**KUTIPAN TEKS:**
>>>

Gua dalam dan gelap, bagi saya. Semakin turun, semakin minim cahaya yang bisa saya pandang. Turun dan turun lagi, hanya cahaya headlamp yang menerangi saya. Kegelapan gua. Katanya, kegelapan abadi.
Saya turun dengan, alhamdulillah, selamat sampai bawah. Ketika memijakkan kaki di dasar, saya langsung menatap ke atas, melihat seberapa jauh saya telah turun. Turun dengan kedalaman lebih dari tiga puluh meter dan menitipkan nyawa pada alat, rasanya menegangkan. Saya sempat berpikir macam-macam saat di tengah. Tapi baguslah, ketika pikiran negatif muncul, saya bisa langsung menyingkirkannya. Saya berhasil turun dan menemui saudara-saudara saya yang sudah sampai bawah lebih awal.

<<<

**INFORMASI YANG DIBERIKAN:**
>>>

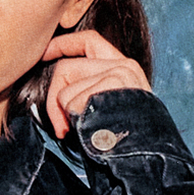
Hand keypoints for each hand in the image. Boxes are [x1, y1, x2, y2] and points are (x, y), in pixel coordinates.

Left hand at [36, 28, 150, 138]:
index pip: (89, 40)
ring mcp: (118, 74)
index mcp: (125, 68)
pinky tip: (90, 133)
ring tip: (87, 130)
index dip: (63, 44)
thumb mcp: (112, 107)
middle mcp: (124, 66)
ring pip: (65, 91)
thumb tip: (58, 95)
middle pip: (65, 68)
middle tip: (60, 126)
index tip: (46, 51)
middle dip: (54, 98)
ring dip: (67, 116)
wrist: (147, 153)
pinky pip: (70, 103)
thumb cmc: (126, 139)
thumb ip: (93, 89)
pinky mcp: (111, 85)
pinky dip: (73, 122)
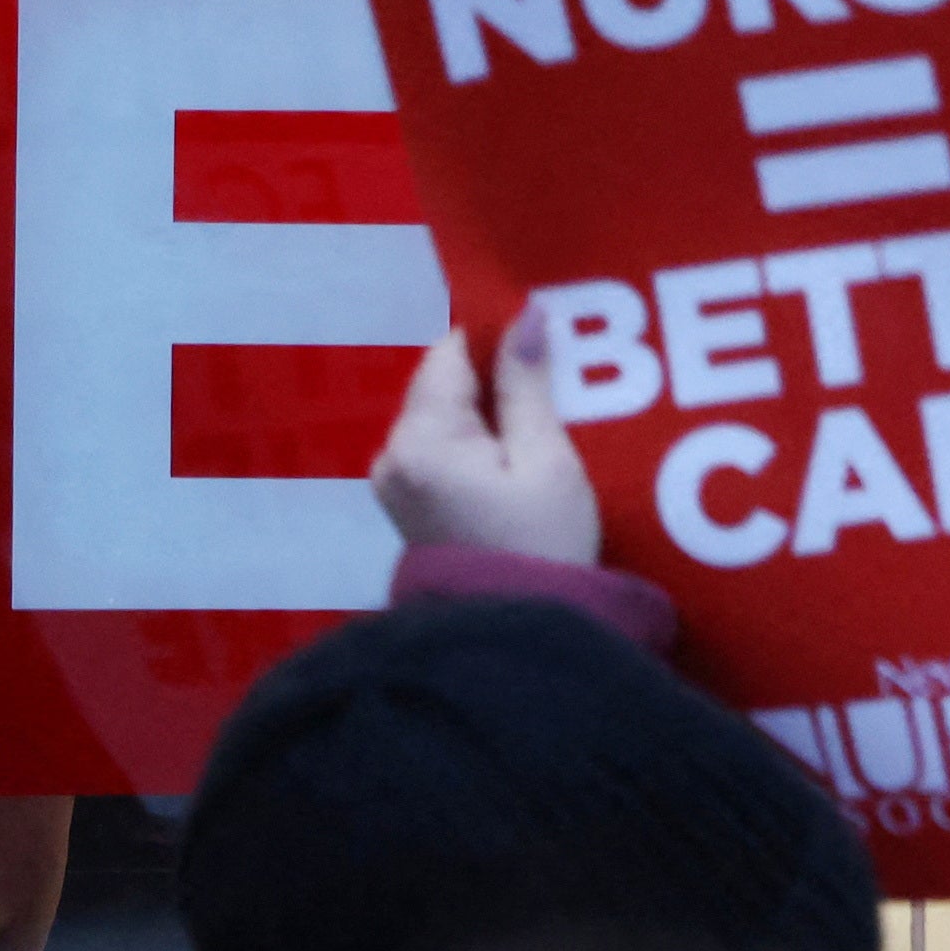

<<<

**BUTIR TINDAKAN 1:** Menurut kutipan tentang menuruni gua, berapa kedalaman yang dituruni saat itu?
**BUTIR TINDAKAN 2:** Tolong salin kata demi kata bagian kutipan tentang menuruni gua yang dibuka dengan kata-kata yang memuat "Gua dalam dan" dan ditutup dengan "bawah lebih awal.".

**HASIL LATIHAN 1:** Lebih dari tiga puluh meter.

**HASIL LATIHAN 2:**
Gua dalam dan gelap, bagi saya. Semakin turun, semakin minim cahaya yang bisa saya pandang. Turun dan turun lagi, hanya cahaya headlamp yang menerangi saya. Kegelapan gua. Katanya, kegelapan abadi.
Saya turun dengan, alhamdulillah, selamat sampai bawah. Ketika memijakkan kaki di dasar, saya langsung menatap ke atas, melihat seberapa jauh saya telah turun. Turun dengan kedalaman lebih dari tiga puluh meter dan menitipkan nyawa pada alat, rasanya menegangkan. Saya sempat berpikir macam-macam saat di tengah. Tapi baguslah, ketika pikiran negatif muncul, saya bisa langsung menyingkirkannya. Saya berhasil turun dan menemui saudara-saudara saya yang sudah sampai bawah lebih awal.